Strumming basics: down, up, and groove
Concept
Strum from the wrist, not the elbow. The simplest pattern is all down-strums on the beat. Add upstrokes on the 'and' of beats for groove.
Counting eighth notes
Each beat in 4/4 time can split in half: - Beats: 1, 2, 3, 4 - Eighths: 1 & 2 & 3 & 4 &
Down-strums fall on the numbers. Up-strums fall on the '&'. If you keep your hand moving in constant down-up motion (like a metronome), all you have to do is decide which strums actually hit the strings.
Three patterns that cover 80% of songs
Pattern 1 — Quarter notes (easiest): D D D D (one strum per beat)
Pattern 2 — Old standby: D - D U - U D U (count: 1 _ 2 & _ & 4 &)
Pattern 3 — Folk feel: D D U _ U D U (count: 1 2 & _ & 4 &)
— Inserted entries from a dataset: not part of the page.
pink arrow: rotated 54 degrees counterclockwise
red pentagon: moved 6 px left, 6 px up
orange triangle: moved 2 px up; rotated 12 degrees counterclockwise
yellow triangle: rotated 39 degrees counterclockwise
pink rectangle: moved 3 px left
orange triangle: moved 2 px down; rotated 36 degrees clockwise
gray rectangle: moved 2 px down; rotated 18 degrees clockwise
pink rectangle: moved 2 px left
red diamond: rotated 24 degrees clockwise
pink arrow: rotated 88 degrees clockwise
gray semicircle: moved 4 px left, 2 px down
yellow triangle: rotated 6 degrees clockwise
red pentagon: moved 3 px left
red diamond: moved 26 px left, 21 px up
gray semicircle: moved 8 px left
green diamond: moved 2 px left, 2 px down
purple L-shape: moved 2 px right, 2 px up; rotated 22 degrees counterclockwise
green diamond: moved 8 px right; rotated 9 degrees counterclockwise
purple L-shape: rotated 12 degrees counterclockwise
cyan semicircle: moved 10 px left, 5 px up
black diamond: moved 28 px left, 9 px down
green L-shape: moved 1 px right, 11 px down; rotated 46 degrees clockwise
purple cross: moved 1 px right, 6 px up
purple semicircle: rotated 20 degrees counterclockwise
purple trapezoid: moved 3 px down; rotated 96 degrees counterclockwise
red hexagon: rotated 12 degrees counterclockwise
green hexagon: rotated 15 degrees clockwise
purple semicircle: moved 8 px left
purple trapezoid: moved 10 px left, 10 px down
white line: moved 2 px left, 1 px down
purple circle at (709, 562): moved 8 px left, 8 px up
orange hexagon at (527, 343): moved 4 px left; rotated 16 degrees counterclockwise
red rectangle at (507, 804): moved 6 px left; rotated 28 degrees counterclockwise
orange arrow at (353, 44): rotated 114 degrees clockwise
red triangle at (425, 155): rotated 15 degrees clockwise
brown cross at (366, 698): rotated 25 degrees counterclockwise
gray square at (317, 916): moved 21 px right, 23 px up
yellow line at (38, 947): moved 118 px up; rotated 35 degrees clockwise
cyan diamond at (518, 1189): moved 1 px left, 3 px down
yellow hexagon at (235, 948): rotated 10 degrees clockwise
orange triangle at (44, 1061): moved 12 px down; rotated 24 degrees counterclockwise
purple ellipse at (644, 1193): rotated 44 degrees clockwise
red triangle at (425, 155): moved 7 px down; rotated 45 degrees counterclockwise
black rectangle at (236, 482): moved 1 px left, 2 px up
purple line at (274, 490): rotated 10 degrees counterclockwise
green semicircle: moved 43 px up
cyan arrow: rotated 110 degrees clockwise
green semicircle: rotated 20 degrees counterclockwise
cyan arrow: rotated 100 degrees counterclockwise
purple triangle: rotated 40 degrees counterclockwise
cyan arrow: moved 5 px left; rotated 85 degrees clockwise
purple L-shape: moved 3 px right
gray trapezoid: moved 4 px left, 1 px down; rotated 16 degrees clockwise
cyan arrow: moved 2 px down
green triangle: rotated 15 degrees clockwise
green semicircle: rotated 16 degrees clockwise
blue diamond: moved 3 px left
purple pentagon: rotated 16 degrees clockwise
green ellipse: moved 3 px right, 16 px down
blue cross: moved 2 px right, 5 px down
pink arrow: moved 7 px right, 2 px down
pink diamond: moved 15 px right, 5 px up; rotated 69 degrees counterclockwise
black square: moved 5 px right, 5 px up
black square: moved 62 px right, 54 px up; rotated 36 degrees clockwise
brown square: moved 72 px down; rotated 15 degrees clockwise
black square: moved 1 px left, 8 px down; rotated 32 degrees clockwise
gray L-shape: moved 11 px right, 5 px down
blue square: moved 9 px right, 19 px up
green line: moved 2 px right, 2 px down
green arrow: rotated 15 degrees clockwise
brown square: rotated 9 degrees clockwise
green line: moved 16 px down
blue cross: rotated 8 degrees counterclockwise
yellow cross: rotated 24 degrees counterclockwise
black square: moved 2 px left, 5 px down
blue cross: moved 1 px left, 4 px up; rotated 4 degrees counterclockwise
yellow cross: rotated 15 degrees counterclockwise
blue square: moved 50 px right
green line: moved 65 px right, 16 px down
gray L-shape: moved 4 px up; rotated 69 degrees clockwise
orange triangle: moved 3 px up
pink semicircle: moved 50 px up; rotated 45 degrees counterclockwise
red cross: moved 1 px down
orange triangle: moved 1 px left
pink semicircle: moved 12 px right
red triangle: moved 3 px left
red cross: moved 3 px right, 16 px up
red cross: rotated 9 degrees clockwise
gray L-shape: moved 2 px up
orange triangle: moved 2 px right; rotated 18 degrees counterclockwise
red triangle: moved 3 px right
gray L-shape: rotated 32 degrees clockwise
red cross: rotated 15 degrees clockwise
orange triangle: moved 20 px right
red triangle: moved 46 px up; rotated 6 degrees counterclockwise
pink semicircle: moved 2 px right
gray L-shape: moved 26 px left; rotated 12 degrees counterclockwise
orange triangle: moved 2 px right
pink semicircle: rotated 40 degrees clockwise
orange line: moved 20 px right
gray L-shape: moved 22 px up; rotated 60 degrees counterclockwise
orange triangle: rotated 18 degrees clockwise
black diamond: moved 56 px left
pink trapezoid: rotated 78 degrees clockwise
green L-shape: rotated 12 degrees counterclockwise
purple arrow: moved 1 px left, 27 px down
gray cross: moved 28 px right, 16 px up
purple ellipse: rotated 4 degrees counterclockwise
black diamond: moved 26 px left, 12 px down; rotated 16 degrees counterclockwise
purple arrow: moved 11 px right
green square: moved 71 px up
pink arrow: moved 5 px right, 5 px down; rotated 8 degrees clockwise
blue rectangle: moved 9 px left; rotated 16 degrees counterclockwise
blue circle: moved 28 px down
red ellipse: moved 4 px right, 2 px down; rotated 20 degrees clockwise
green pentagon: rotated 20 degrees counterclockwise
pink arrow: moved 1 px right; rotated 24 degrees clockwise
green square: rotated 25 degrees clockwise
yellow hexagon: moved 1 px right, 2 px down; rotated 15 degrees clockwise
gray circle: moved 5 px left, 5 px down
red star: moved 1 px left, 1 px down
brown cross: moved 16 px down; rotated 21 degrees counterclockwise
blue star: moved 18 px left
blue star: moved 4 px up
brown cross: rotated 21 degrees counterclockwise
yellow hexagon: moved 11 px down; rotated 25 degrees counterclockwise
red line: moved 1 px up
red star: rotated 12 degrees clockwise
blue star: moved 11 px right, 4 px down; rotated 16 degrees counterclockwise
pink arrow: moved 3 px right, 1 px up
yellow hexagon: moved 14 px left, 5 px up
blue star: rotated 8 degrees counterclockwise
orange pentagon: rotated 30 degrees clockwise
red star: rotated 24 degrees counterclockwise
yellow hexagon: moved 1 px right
Keep your hand moving down-up the whole time. The dashes are just upstrokes that miss the strings.
Wrist, not arm
Strumming with your elbow is exhausting and inflexible. Let your wrist rotate like you're turning a doorknob. The pick should glide across the strings, not punch them.
Key takeaways
- •Wrist does the work, not the arm.
- •Keep the hand moving in steady down-up motion.
- •Three or four strumming patterns cover most songs.
Glossary
- Downstroke
- Strumming from low strings toward high strings.
- Upstroke
- Strumming back up from high strings to low.
- Eighth note
- Half a beat. Falls on the '&' between numbered beats.